-- Page text follows --

While loading data directly from NumPy arrays or Python generators works well for smaller datasets, it can become inefficient when dealing with very large datasets that may not fit into memory or involve slow data loading from numerous small files. Reading data involves overhead like file opening, closing, and seeking, which can dominate processing time if not managed carefully.
TensorFlow provides a specific file format optimized for its data pipelines: TFRecord. A TFRecord file stores your data as a sequence of binary records. Serializing data into this format and reading it back sequentially can significantly improve I/O performance, especially when working with large datasets stored on network file systems or spinning disks. It's TensorFlow's recommended format for training data.
At its core, a TFRecord file (.tfrecord
or .tfrec
) contains a sequence of variable-length binary strings. Each string represents one data record (e.g., one image and its label). TensorFlow uses Protocol Buffers (protobufs) internally to structure these records. Specifically, each record is typically a serialized tf.train.Example
message.
A tf.train.Example
is a flexible container designed to hold key-value pairs, where the keys are strings (feature names) and the values are tf.train.Feature
messages.

-- Page text concluded --

■ Activity ■
Repeat the TFRecord text above word for word, from "TensorFlow provides a" to "for training data.", with both of those included.

-- Supplied records follows --

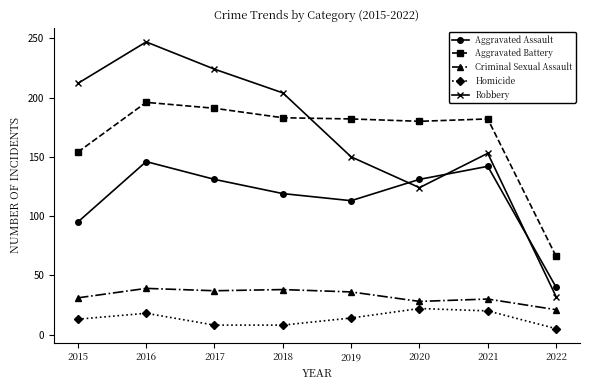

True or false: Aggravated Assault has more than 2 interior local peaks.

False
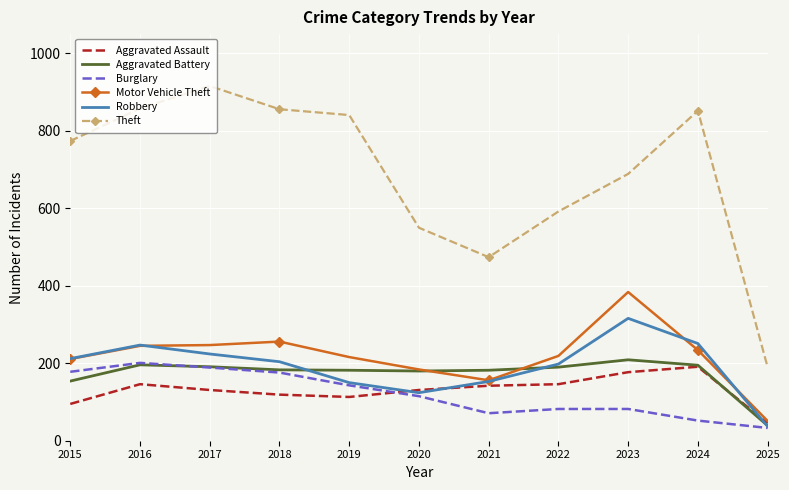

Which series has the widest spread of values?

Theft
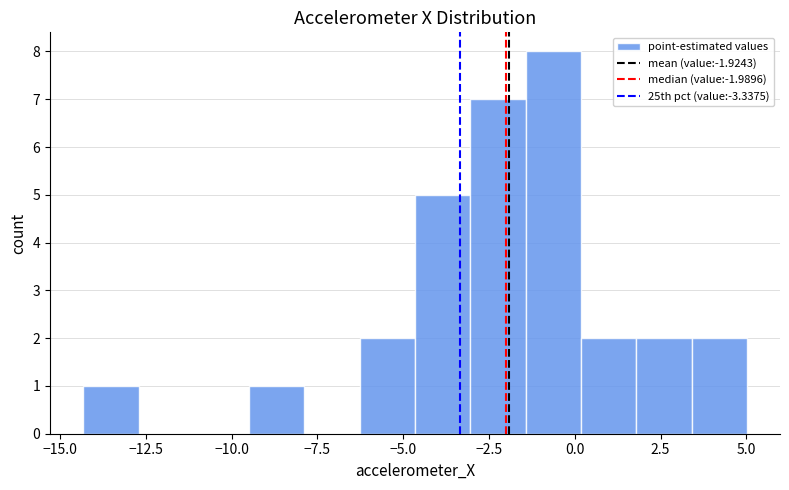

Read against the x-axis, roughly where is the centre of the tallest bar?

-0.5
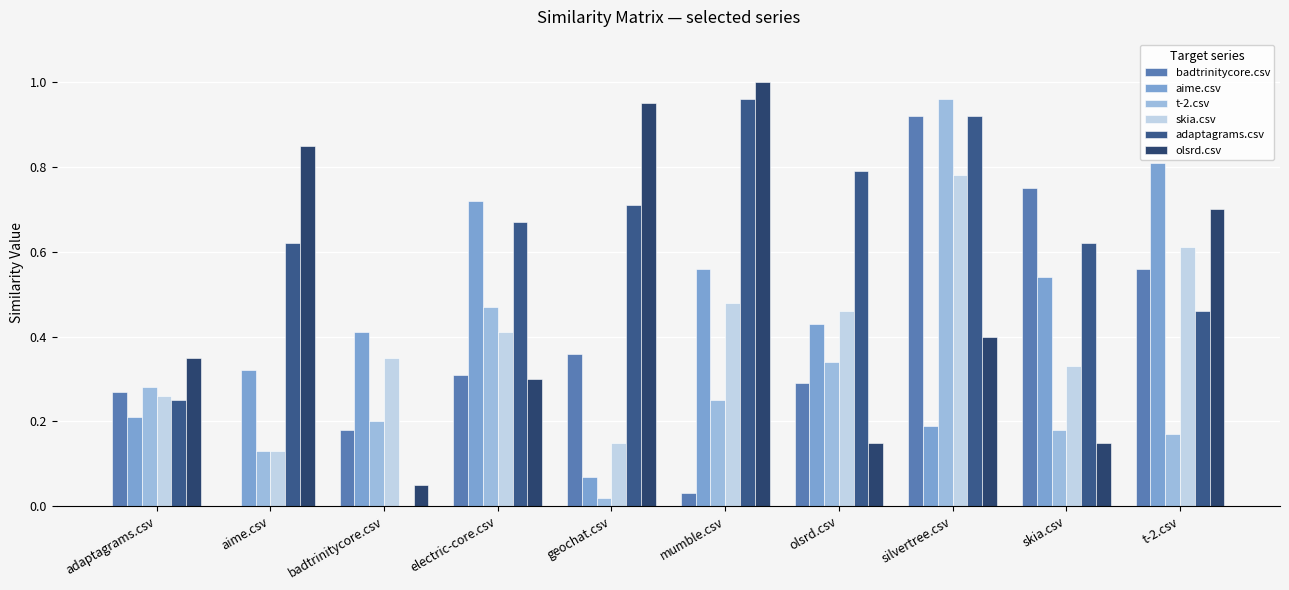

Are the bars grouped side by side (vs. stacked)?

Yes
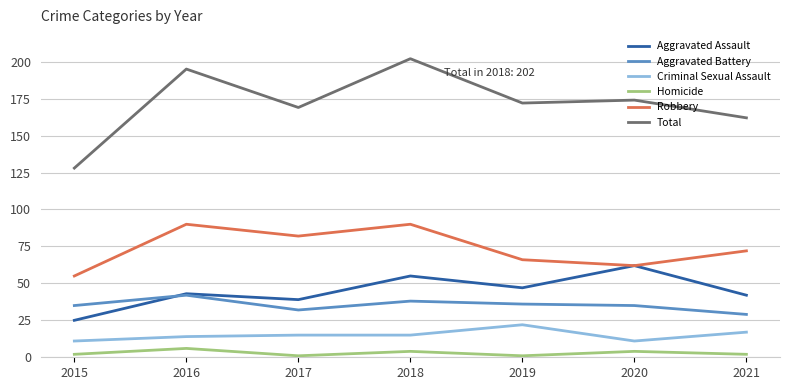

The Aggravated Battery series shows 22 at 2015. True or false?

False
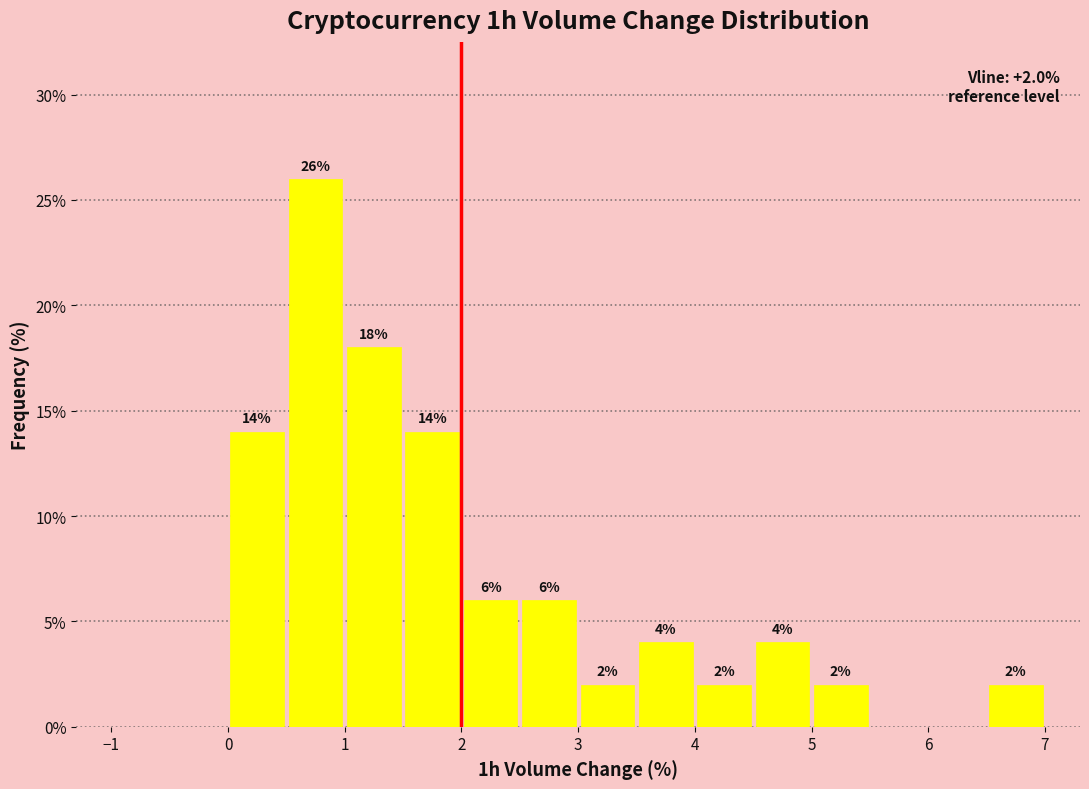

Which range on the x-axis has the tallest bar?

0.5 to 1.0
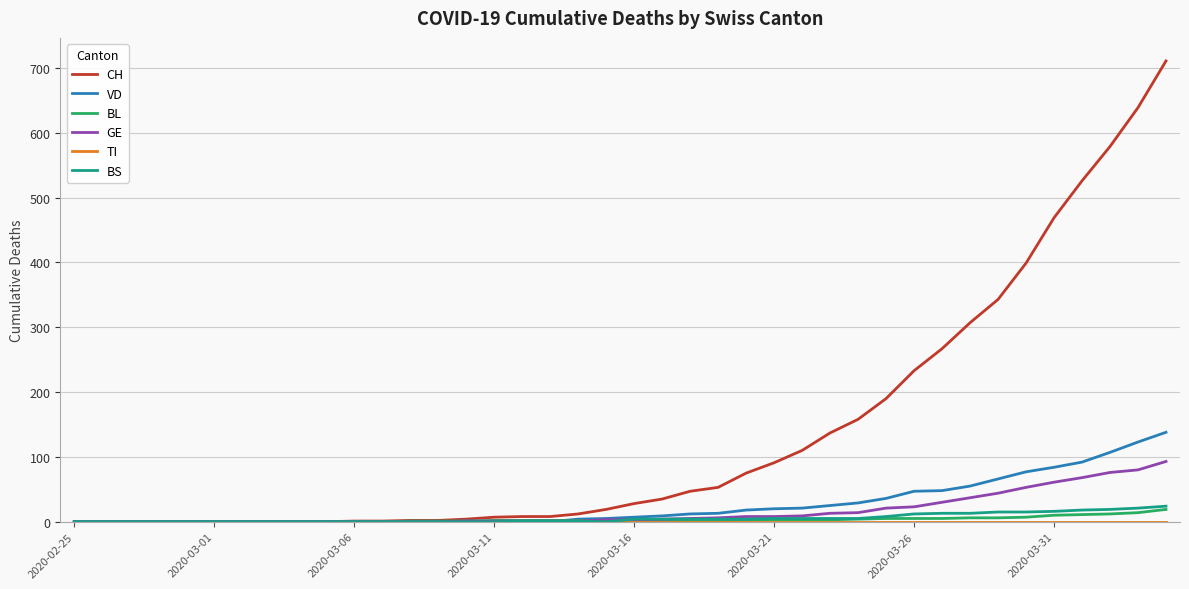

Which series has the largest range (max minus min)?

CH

-- Supplied records concluded --

■ Exercise result ■
TensorFlow provides a specific file format optimized for its data pipelines: TFRecord. A TFRecord file stores your data as a sequence of binary records. Serializing data into this format and reading it back sequentially can significantly improve I/O performance, especially when working with large datasets stored on network file systems or spinning disks. It's TensorFlow's recommended format for training data.